Research Summary - 3

Effects of plane of nutrition and as-fed milk replacer temperature on abomasal dynamics in Holstein calves.

Date/Time: 9/25/2020    15:15
Author: Ben  Kasl
Clinic: Texas Tech University
City, State, ZIP: Lubbock, TX  79415

B.A. Kasl, DVM 1 ; C.K. Hoff, MSc 1 ; T.H. Silva, DVM 1 ; I. Caetano, DVM 1 ; V.S. Machado, DVM, PhD 1 ; J.A. Carroll, PhD 2 ;
1Department of Veterinary Sciences, Texas Tech University, Lubbock, TX, 79409
2USDA-ARS Livestock Issues Research Unity, Lubbock, TX, 79401


Fluctuations in as-fed milk replacer have been implicated as a potential cause of abomasal diseases, including abomasitis and bloat. As feeding preweaned calves a higher plane of fluid milk nutrition becomes increasingly common, understanding how specific feeding management factors affect the abomasal compartment will aid in optimizing milk ration development and implementation. The objectives were to determine the effects of plane of nutrition (PON) and as-fed milk replacer temperature (AFMRT) on the functionality and environment of the abomasum in healthy Holstein calves.

Materials and Methods:

Fourteen bull calves (2 ± 1 d of age) with adequate passive transfer of immunity (serum total protein > 5.2 g/dL) were randomly assigned to 1 of 4 treatments in a 2x2 factorial design; factors being: MR PON (low [LOW], high [HI]) and AFMRT (consistent [CON], variable [VAR]). The low PON MR diet consisted of 450 g/d of 22% CP – 20% fat MR (10.7% solids); calves fed the high PON MR diet were allocated 1100 g/d of 26% CP – 20% fat MR (15.5% solids). The AFMRT in the CON treatment groups consistently ranged between 37.8 – 40.6 ˚C; the VAR treatment groups AFMRT randomly fluctuated for 10 consecutive feedings among five temperature ranges: (26.7 – 29.4 ˚C), (29.4 – 32.2 ˚C), (32.2 – 35.0 ˚C), (35.0 – 37.8 ˚C), (37.8 - 40.6 ˚C). Each calf had an abomasal cannula surgically placed on d 5. From d 1 – d 8, all calves were fed the LOW-CON diet; assigned MR diets began on d 9 and were fed at a CON temperature. Beginning on d 14, AFMRT varied according to treatment. On d 19, acetaminophen was added into each MR aliquot to indirectly assess abomasal emptying rate (AER). Peripheral blood samples were collected at 0, 1, 2, 3, 4, 6, and 8 h following MR administration for plasma acetaminophen analysis. Postprandial abomasal fluid samples were collected at 0, 1, 2, 4, 6, and 8 h to assess gastric pH and ex-vivo bacterial growth potential of Clostridium perfringens Type A (CPA) and Salmonella typhimurium (ST). Repeated measures data were analyzed using PROC MIXED.

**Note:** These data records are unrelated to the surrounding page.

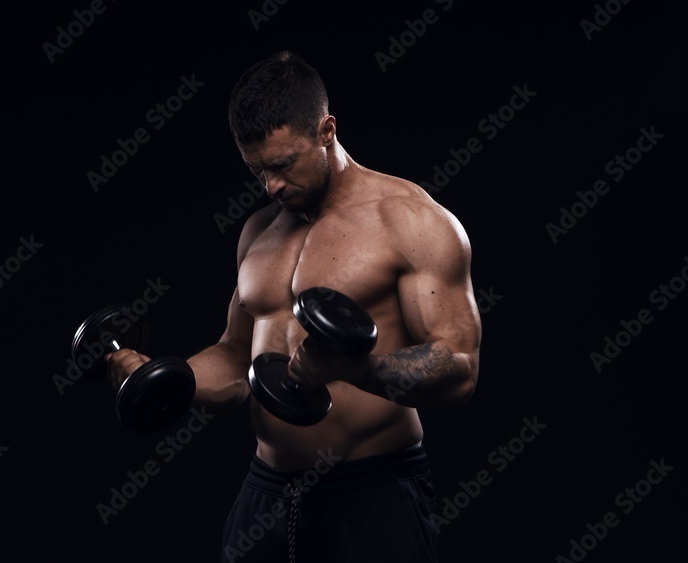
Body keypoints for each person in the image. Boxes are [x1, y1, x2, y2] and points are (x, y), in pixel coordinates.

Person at [106, 51, 481, 562]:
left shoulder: (411, 222)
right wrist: (165, 377)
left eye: (283, 165)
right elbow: (236, 358)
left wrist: (359, 369)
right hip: (267, 491)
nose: (272, 186)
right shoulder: (259, 231)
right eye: (258, 172)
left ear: (327, 130)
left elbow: (458, 367)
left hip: (373, 491)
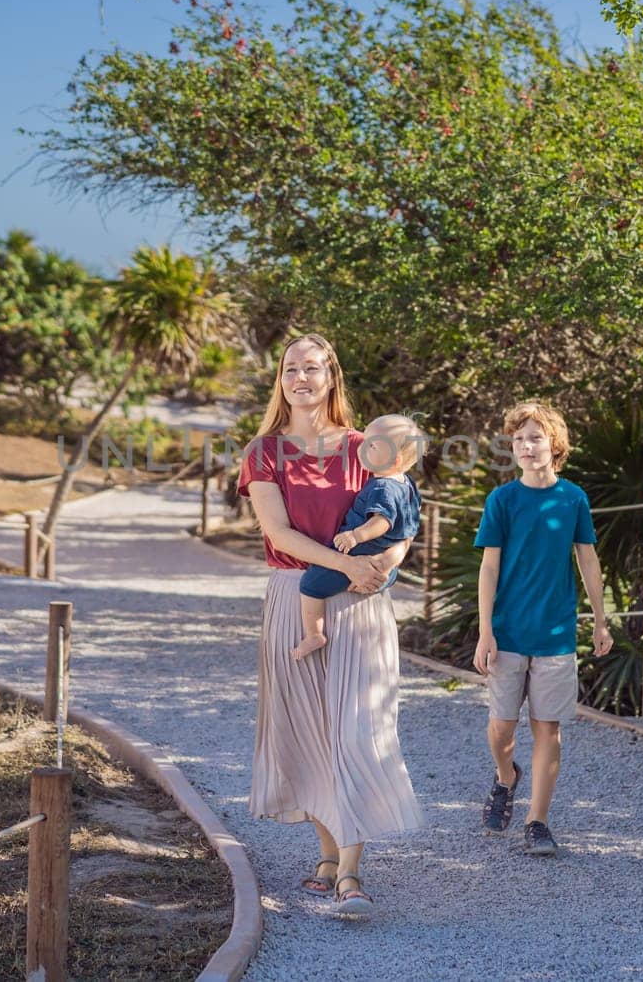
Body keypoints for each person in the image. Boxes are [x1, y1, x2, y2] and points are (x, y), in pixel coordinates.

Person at [238, 333, 424, 918]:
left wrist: (382, 569)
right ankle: (326, 856)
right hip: (295, 597)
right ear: (281, 379)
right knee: (310, 735)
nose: (300, 377)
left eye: (312, 367)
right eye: (290, 367)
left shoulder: (365, 445)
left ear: (331, 376)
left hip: (362, 600)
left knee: (357, 731)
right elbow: (279, 534)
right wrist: (346, 563)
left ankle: (350, 873)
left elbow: (403, 514)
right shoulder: (264, 451)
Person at [472, 400, 613, 855]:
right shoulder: (503, 500)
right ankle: (505, 777)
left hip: (555, 634)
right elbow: (489, 567)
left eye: (535, 438)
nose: (526, 447)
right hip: (507, 631)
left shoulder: (573, 498)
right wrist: (485, 631)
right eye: (518, 440)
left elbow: (587, 559)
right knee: (501, 728)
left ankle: (537, 821)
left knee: (547, 728)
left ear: (555, 444)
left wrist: (600, 621)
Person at [291, 413, 424, 661]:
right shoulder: (407, 483)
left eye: (372, 445)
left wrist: (355, 536)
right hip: (386, 565)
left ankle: (313, 634)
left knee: (310, 585)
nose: (363, 447)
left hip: (360, 555)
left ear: (393, 459)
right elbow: (411, 520)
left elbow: (381, 521)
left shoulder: (382, 487)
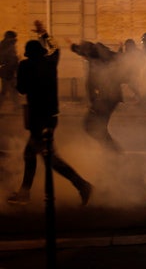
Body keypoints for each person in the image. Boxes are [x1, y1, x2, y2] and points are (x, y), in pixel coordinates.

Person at [8, 21, 92, 205]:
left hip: (37, 117)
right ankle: (25, 193)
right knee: (36, 155)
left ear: (28, 53)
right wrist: (44, 33)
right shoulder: (50, 62)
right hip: (52, 117)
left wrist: (16, 80)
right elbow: (56, 47)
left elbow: (21, 89)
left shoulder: (25, 66)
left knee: (45, 158)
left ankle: (82, 185)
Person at [71, 40, 124, 152]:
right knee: (99, 126)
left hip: (105, 98)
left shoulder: (95, 62)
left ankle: (113, 151)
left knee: (90, 125)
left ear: (87, 54)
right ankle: (112, 151)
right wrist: (72, 46)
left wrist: (93, 101)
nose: (83, 58)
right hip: (111, 97)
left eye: (83, 55)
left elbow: (91, 84)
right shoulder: (100, 53)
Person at [0, 30, 20, 110]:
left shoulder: (6, 45)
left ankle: (16, 105)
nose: (15, 39)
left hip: (8, 71)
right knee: (5, 91)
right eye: (14, 38)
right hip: (8, 71)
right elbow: (9, 58)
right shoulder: (6, 46)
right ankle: (16, 105)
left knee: (13, 89)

Postprandial pH was greater in HI calves (P=0.011) but tended to be lower in VAR calves (P=0.061). The VAR AFMRT resulted in a faster AER relative to a CON AFMRT (P=0.040). There were PON x time effects for CPA (P=0.003), with HI calves having greater counts. CPA counts were greater in calves fed the CON AFMRT (P=0.010).


HI elevates postprandial abomasal pH thereby facilitating increased CPA counts in luminal abomasal fluid. Fluctuating AFMRT increases AER. Chronic fluctuations in AFMRT may increase the rate of partially digested nutrient delivery to the proximal small intestine which may increase the risk of gastrointestinal diseases. Further research needs to be performed to evaluate additional feeding management factors that affect the abomasum in preweaned calves.